SUPPLIED MATERIAL section start
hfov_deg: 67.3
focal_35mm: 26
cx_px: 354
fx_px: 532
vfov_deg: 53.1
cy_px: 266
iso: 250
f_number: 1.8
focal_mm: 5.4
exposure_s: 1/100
SUPPLIED MATERIAL section end
SUPPLIED MATERIAL section start
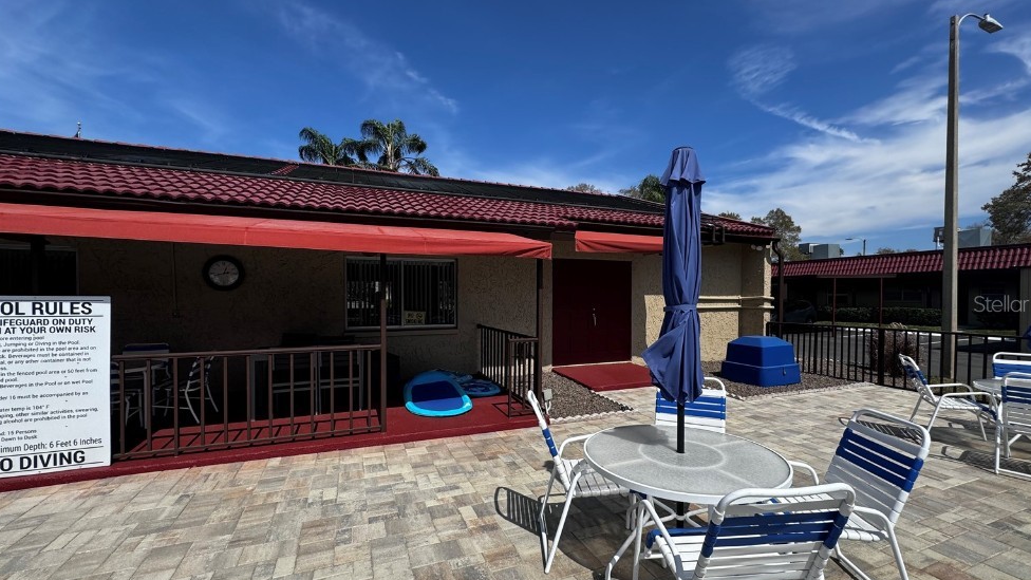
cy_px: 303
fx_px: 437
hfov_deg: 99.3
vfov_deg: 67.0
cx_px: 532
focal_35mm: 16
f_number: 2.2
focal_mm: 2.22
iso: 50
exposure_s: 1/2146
SUPPLIED MATERIAL section end
**WORK ITEM**
Look above for the line with "hfov_deg: 67.3" and the line with "exposure_s: 1/100". Write out those two lines and all the lines between them, exactly, and no others.

**ANSWER SECTION**
hfov_deg: 67.3
focal_35mm: 26
cx_px: 354
fx_px: 532
vfov_deg: 53.1
cy_px: 266
iso: 250
f_number: 1.8
focal_mm: 5.4
exposure_s: 1/100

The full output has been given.